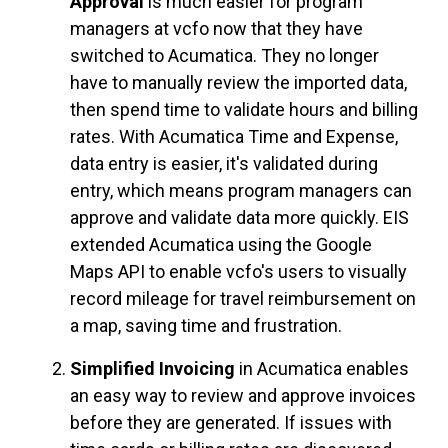
Approval
is much easier for p
rogram
managers at vcfo now that they have
switched to Acumatica. They no longer
have to manually review the imported data,
then spend time to validate hours and billing
rates. With Acumatica Time and Expense,
data entry is easier, it's validated during
entry, which means program managers can
approve and validate data more quickly. EIS
extended Acumatica using the Google
Maps API to enable vcfo's users to visually
record mileage for travel reimbursement on
a map, saving time and frustration.
Simplified Invoicing
in Acumatica enables
an easy way to review and approve invoices
before they are generated. If issues with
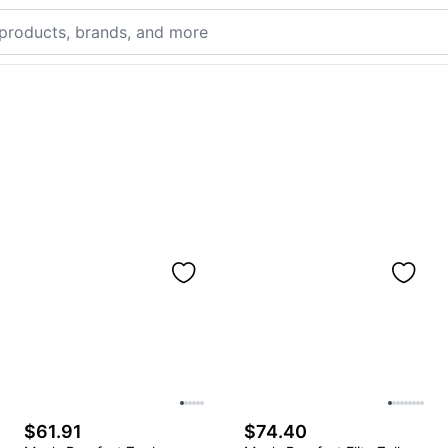
$61.91
$74.40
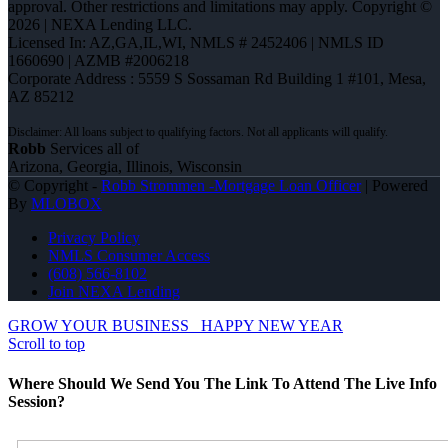
approval. Other restrictions and limitations may apply. Copyright ©
2026 | NEXA Lending LLC.
Licensed In: AZ,GA,IL,WI
,
NMLS # 2452406 | NMLS ID
1660690 | AZMB #2006218
Corporate Address : 5559 S Sossaman Rd Building 1 #101, Mesa,
AZ 85212
Robb
Services all of
Arizona, Georgia, Illinois, Wisconsin
© Copyright -
Robb Strommen -Mortgage Loan Officer
| Powered
By
MLOBOX
Privacy Policy
NMLS Consumer Access
(608) 566-8102
Join NEXA Lending
GROW YOUR BUSINESS
HAPPY NEW YEAR
Scroll to top
Where Should We Send You The Link To Attend The Live Info
Session?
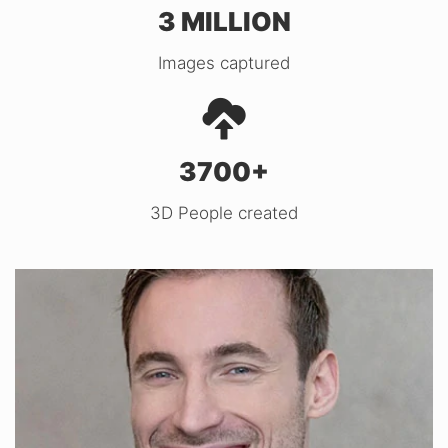
3 MILLION
Images captured
3700+
3D People created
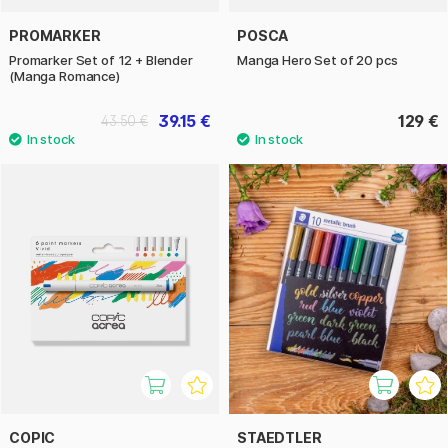
PROMARKER
POSCA
Promarker Set of 12 + Blender
Manga Hero Set of 20 pcs
(Manga Romance)
39.15 €
129 €
43.50 €
COPIC
STAEDTLER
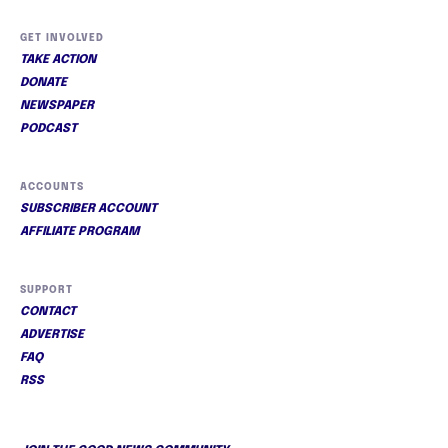
GET INVOLVED
TAKE ACTION
DONATE
NEWSPAPER
PODCAST
ACCOUNTS
SUBSCRIBER ACCOUNT
AFFILIATE PROGRAM
SUPPORT
CONTACT
ADVERTISE
FAQ
RSS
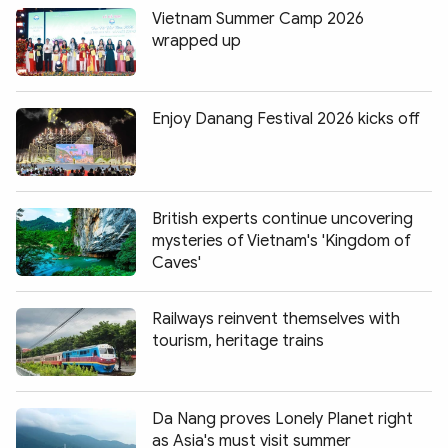
Vietnam Summer Camp 2026
wrapped up
Enjoy Danang Festival 2026 kicks off
British experts continue uncovering
mysteries of Vietnam's 'Kingdom of
Caves'
Railways reinvent themselves with
tourism, heritage trains
Da Nang proves Lonely Planet right
as Asia's must visit summer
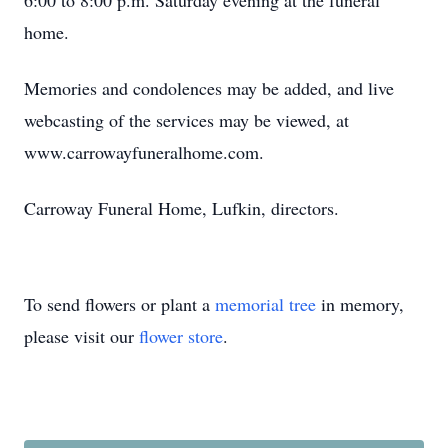
6:00 to 8:00 p.m. Saturday evening at the funeral
home.
Memories and condolences may be added, and live
webcasting of the services may be viewed, at
www.carrowayfuneralhome.com.
Carroway Funeral Home, Lufkin, directors.
To send flowers or plant a
memorial tree
in memory,
please visit our
flower store
.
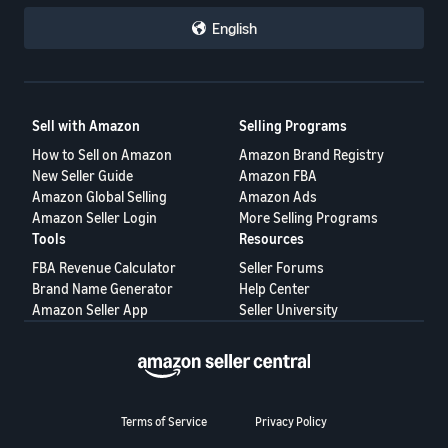
English
Sell with Amazon
Selling Programs
How to Sell on Amazon
Amazon Brand Registry
New Seller Guide
Amazon FBA
Amazon Global Selling
Amazon Ads
Amazon Seller Login
More Selling Programs
Tools
Resources
FBA Revenue Calculator
Seller Forums
Brand Name Generator
Help Center
Amazon Seller App
Seller University
Terms of Service
Privacy Policy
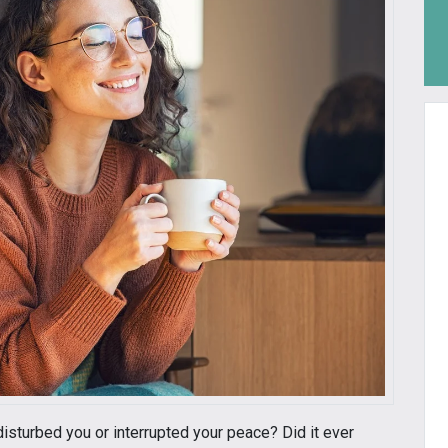
isturbed you or interrupted your peace? Did it ever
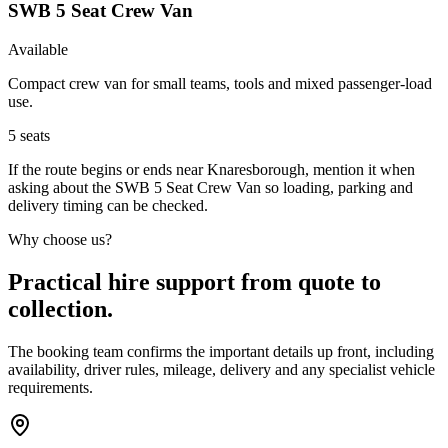
SWB 5 Seat Crew Van
Available
Compact crew van for small teams, tools and mixed passenger-load
use.
5
seats
If the route begins or ends near Knaresborough, mention it when
asking about the SWB 5 Seat Crew Van so loading, parking and
delivery timing can be checked.
Why choose us?
Practical hire support from quote to
collection.
The booking team confirms the important details up front, including
availability, driver rules, mileage, delivery and any specialist vehicle
requirements.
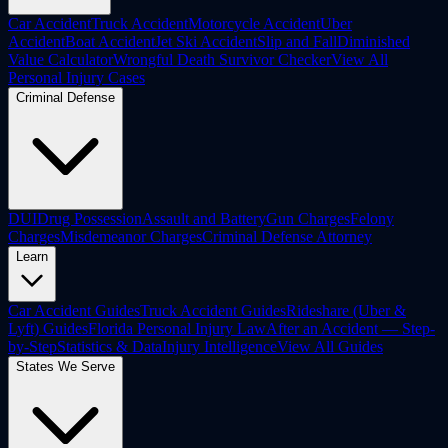
Car Accident
Truck Accident
Motorcycle Accident
Uber
Accident
Boat Accident
Jet Ski Accident
Slip and Fall
Diminished
Value Calculator
Wrongful Death Survivor Checker
View All
Personal Injury Cases
Criminal Defense
DUI
Drug Possession
Assault and Battery
Gun Charges
Felony
Charges
Misdemeanor Charges
Criminal Defense Attorney
Learn
Car Accident Guides
Truck Accident Guides
Rideshare (Uber &
Lyft) Guides
Florida Personal Injury Law
After an Accident — Step-
by-Step
Statistics & Data
Injury Intelligence
View All Guides
States We Serve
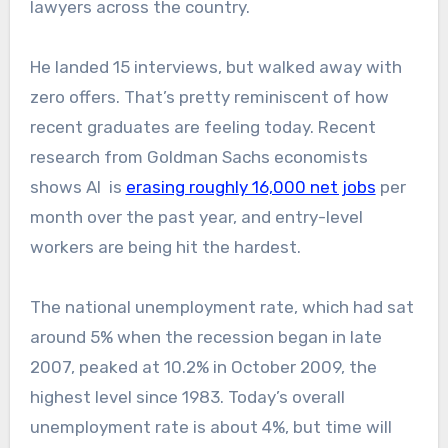
lawyers across the country.
He landed 15 interviews, but walked away with
zero offers. That’s pretty reminiscent of how
recent graduates are feeling today. Recent
research from Goldman Sachs economists
shows AI is
erasing roughly 16,000 net jobs
per
month over the past year, and entry-level
workers are being hit the hardest.
The national unemployment rate, which had sat
around 5% when the recession began in late
2007, peaked at 10.2% in October 2009, the
highest level since 1983. Today’s overall
unemployment rate is about 4%, but time will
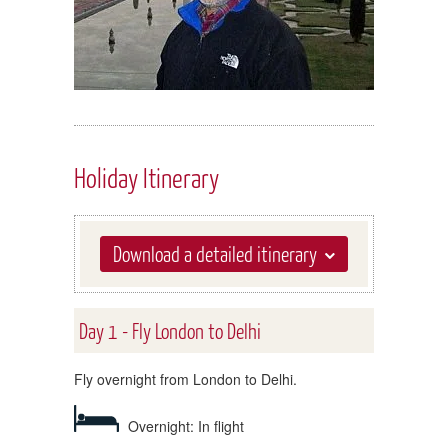
Holiday Itinerary
Download a detailed itinerary
Day 1 - Fly London to Delhi
Fly overnight from London to Delhi.
Overnight: In flight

The task | Copy out everything from the start of the records down to the line containing "rates. With Acumatica", including that line, and leave out the pictures.

Exercise output |
Approval
is much easier for p
rogram
managers at vcfo now that they have
switched to Acumatica. They no longer
have to manually review the imported data,
then spend time to validate hours and billing
rates. With Acumatica Time and Expense,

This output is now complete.